DİR kapsamında yapılan ithalat suistimal ediliyor

Dahilde İşleme Rejimi (DİR) kapsamında yapılan ithalat yıllar içerisinde yarı yarıya inerken tekstilde ise tam tersi arttı. Sektör özelinde DİR’in suistimal edildiğini savunan İTHİB Başkanı Ahmet Öksüz, pamuk ipliğindeki oranın yarı yarıya ulaştığını açıkladı. Öksüz, “Numune uygulamasına geçilmeli” dedi.

YAYINLAMA
GÜNCELLEME

Recep ERÇİN

Türk tekstil sektörü, ar­tan maliyetler ve döviz fiyatlarının yatay sey­retmesi yüzünden yurt dışı re­kabette zorlanırken iç pazarda da Dahilde İşleme Rejimi (DİR) kaçağından muzdarip.

Dün İs­tanbul’da düzenlenen yıllık de­ğerlenme toplantısında konu­ya dikkat çeken İstanbul Tekstil ve Hammaddeleri İhracatçıları Birliği (İTHİB) Başkanı Ahmet Öksüz, son yıllarda DİR kapsa­mında yapılan ithalat neredey­se yarı yarıya azalırken, tekstil sektöründe ise arttığına dikkat çekti.
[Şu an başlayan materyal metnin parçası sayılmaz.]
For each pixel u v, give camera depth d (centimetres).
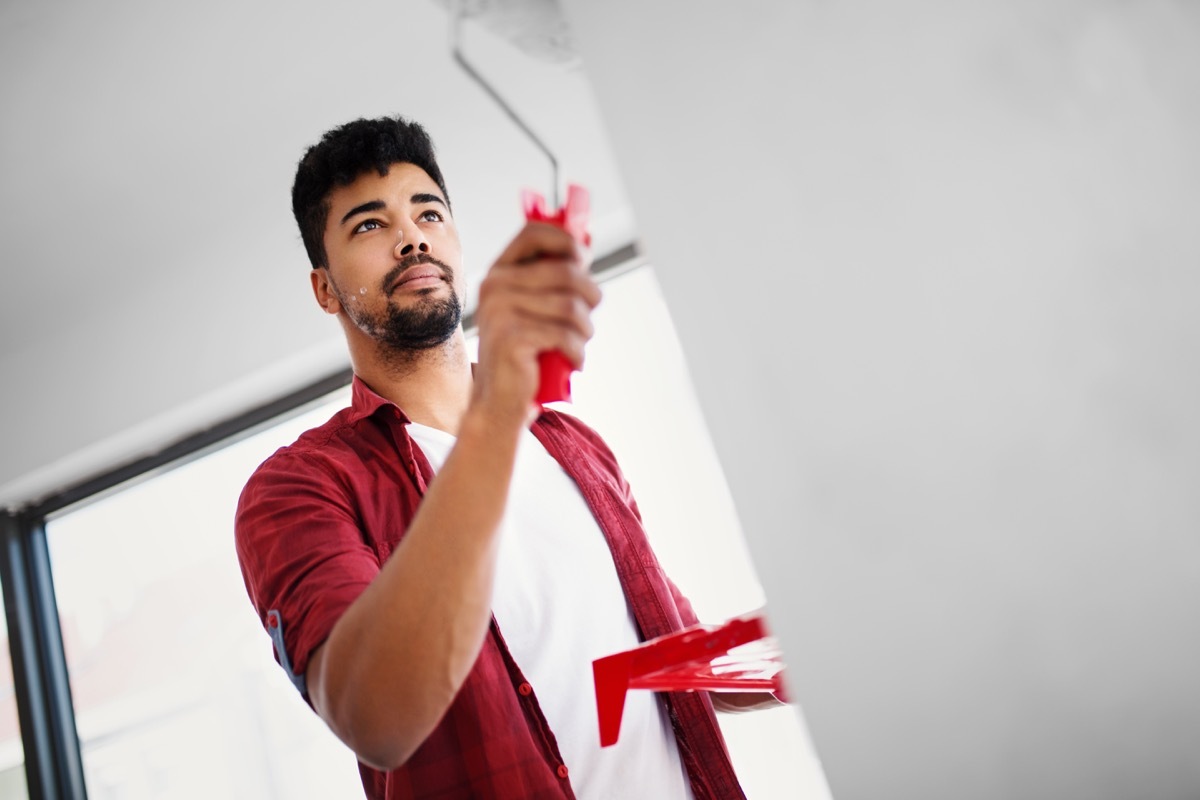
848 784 48
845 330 50
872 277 50
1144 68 56
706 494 245
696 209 54
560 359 66
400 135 131
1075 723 46
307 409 287
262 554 102
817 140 52
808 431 50
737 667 77
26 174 242
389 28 231
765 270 52
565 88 242
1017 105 52
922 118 51
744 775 233
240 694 286
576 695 108
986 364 49
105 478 304
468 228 248
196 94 233
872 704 48
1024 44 53
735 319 52
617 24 56
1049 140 51
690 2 55
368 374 130
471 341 263
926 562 48
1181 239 53
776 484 51
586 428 139
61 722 299
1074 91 53
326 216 129
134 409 281
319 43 230
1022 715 46
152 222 266
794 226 52
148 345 281
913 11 52
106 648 300
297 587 96
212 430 293
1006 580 47
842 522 50
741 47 54
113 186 253
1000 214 50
Özellikle pamuk ipliği it­halatının yüzde 50’ye yakınının DİR kapsamında yapıldığını di­le getiren Öksüz, burada suisti­mallerin olduğunu öne sürdü.
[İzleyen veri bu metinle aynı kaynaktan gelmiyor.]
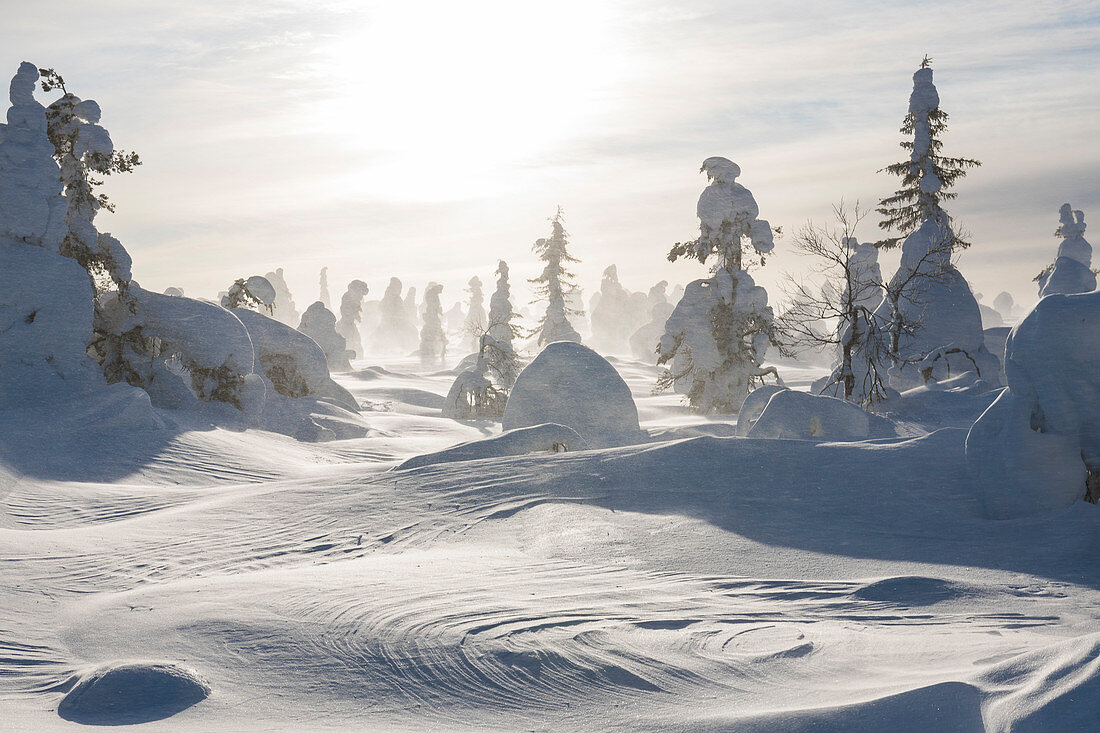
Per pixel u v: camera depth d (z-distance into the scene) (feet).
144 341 115.85
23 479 66.85
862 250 200.54
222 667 27.14
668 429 118.83
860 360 113.19
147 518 54.39
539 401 99.76
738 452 56.24
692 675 24.76
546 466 59.16
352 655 27.43
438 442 118.93
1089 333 43.45
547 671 25.38
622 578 36.68
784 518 46.29
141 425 91.09
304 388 153.79
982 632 27.94
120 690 24.70
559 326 262.67
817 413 70.85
“Konteynerlerce ürün geliyor ama bakılmıyor”

DİR kapsamında yapılan it­halat denetimlerinde beyan usulü yerine, ticareti de aksat­madan numune alınıp dosyaya konmasını öneren Öksüz, düşük miktarlı ithalatlardan numune alınmaması, konteynerle gelen ürünlerden alınmasını istedi.

“İtalya’dan 3-4 metre özel ku­maş getirenin malı açılıp kesilip incelemeye gidiyor. Diğer yan­dan konteynerlerce ürün geliyor ona bakılmıyor” diyen Başkan Öksüz, tekstilde DİR’e yönelik tedbir alınması sayesinde ithala­tın yarı yarıya düşeceğini savun­du. Öksüz “DİR kapsamında it­halat iplik sektörümüzde yüzde 50’yi bulabiliyor.

Bu orana Ser­best Ticaret Anlaşması ve AB ül­kelerini eklediğimizde oran yüz­de 60’ı buluyor. İthalatın zaten yüzde 50’sinden fazlası çeşit­li sebeplerle vergisiz yapılıyor. DİR, Serbest Ticaret Anlaşması ve AB’den ithalat sebebiyle İlave Gümrük Vergilerinden muaf it­halat; sadece Tekstil sektörünü değil Türkiye ekonomisinin de büyük oranda vergi kaybına se­bep oluyor. DİR kapsamında ya­pılan ithalatta numune uygula­masına geçilmeli” diye konuştu.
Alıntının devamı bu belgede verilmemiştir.